- _Your goal_
Pick up the study summary on splicing regulators in pancreatic beta cells after its last line and continue writing it.

Purpose of the Study:

  • To investigate the role of alternative splicing regulators in pancreatic beta cells.
  • To identify splicing regulators common to both beta cells and neurons.
  • To explore the functional impact of specific splicing regulators on beta cell survival and insulin secretion.

Main Methods:

  • RNA sequencing was used to compare splicing-regulatory RNA-binding protein expression in human islets, brain, and other tissues.
  • Four key splicing regulators (Elavl4, Nova2, Rbfox1, Rbfox2) were selected for functional studies.
  • Gene silencing experiments were performed in rat INS-1E cells, human EndoC-βH1 cells, and primary rat beta cells.

Main Results:

  • A cluster of splicing regulators was identified as common to both beta cells and brain.

Dataset entries
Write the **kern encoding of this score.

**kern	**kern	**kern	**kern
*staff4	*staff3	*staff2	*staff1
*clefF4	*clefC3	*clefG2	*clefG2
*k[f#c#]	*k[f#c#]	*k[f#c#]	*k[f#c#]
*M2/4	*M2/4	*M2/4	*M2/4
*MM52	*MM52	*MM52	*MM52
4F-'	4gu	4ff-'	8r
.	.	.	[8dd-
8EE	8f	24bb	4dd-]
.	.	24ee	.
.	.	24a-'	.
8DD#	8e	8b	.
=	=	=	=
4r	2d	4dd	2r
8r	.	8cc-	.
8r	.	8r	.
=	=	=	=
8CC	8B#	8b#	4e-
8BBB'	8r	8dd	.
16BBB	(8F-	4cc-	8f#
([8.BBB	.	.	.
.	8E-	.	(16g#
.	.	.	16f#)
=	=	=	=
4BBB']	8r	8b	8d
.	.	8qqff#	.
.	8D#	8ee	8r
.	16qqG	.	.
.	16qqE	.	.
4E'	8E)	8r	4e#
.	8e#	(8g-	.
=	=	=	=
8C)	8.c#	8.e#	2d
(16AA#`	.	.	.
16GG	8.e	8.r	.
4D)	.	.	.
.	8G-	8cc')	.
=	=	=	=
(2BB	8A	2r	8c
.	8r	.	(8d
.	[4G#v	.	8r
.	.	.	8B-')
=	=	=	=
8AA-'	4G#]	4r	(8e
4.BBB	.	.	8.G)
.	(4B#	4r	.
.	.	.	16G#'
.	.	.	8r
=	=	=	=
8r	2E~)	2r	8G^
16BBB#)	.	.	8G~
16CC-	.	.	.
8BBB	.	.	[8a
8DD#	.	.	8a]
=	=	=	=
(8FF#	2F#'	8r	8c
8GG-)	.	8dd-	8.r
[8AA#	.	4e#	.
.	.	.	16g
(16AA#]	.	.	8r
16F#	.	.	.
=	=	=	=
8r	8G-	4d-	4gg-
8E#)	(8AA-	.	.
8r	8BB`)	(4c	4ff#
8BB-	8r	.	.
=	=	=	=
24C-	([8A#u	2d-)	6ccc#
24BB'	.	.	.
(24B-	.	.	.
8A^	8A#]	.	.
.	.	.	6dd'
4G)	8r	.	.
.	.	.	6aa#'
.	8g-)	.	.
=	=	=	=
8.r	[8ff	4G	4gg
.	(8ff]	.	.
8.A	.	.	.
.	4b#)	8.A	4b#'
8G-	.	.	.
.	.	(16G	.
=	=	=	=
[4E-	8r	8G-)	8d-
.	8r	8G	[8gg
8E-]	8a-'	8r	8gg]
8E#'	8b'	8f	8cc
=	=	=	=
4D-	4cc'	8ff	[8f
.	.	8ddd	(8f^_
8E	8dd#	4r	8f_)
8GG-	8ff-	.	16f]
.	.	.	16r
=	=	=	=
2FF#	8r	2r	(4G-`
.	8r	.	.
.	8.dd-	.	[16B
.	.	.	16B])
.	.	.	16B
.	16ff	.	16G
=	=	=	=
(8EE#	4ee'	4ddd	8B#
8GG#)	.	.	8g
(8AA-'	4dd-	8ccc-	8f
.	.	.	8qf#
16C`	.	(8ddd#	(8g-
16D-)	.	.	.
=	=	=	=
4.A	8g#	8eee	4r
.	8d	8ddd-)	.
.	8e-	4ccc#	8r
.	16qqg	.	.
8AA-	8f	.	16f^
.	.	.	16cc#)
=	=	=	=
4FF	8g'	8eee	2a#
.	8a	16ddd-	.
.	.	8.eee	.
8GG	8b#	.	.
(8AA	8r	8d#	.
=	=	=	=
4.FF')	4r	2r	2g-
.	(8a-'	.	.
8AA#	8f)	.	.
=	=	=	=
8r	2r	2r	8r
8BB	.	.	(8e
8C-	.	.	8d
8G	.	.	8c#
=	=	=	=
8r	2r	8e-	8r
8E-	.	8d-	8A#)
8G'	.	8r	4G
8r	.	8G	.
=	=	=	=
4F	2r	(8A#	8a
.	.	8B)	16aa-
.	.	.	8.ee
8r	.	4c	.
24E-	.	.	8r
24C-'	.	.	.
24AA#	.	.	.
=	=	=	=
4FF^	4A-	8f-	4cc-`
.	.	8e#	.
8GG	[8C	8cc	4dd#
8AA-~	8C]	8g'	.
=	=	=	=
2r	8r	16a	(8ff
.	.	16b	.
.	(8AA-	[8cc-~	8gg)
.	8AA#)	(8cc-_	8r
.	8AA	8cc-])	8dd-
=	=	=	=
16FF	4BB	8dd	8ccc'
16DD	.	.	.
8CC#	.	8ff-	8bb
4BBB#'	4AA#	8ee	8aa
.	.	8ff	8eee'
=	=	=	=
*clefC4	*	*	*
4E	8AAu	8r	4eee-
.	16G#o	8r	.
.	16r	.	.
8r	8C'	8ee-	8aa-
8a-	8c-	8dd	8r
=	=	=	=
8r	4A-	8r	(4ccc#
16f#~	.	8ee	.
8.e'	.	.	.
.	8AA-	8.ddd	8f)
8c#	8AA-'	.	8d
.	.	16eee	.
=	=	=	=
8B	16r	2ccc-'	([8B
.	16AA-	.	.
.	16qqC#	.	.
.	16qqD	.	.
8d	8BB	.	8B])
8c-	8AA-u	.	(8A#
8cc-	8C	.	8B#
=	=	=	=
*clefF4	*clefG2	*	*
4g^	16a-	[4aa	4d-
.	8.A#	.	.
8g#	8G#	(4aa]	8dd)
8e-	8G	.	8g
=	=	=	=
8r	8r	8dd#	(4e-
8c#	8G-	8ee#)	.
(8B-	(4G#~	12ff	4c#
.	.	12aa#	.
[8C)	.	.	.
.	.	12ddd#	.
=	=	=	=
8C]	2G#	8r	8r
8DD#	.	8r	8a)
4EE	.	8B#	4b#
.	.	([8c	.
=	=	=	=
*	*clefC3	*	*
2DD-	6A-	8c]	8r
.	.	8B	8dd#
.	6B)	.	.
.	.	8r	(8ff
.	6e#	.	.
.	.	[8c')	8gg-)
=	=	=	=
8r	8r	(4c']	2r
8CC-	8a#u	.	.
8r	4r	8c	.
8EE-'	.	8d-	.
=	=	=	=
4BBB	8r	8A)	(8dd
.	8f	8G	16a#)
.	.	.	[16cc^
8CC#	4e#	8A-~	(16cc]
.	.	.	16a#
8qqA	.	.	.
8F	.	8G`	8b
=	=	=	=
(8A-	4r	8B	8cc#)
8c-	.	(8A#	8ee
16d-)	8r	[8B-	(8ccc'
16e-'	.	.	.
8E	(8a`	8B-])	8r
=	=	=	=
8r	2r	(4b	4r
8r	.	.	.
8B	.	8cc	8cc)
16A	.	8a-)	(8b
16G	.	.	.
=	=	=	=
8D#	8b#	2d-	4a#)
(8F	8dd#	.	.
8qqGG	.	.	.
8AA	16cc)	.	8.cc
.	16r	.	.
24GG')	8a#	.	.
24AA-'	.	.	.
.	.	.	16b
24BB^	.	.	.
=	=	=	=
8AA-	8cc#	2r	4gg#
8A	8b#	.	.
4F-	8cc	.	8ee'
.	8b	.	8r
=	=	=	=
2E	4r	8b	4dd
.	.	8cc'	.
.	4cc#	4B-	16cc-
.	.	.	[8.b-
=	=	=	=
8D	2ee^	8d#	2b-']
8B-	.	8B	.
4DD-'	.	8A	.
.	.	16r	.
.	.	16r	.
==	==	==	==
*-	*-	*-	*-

- _Response to this exercise_
  • Silencing Elavl4 and Nova2 led to increased beta cell apoptosis.
  • Silencing Rbfox1 and Rbfox2 enhanced insulin content and secretion, with Rbfox1 modulating gelsolin splicing.

Conclusions:

  • Beta cells and neurons share common splicing regulators and gene expression programs.
  • These shared regulators are crucial for insulin release and beta cell survival.
  • Dysregulation of these splicing factors may contribute to the loss of beta cell mass in diabetes.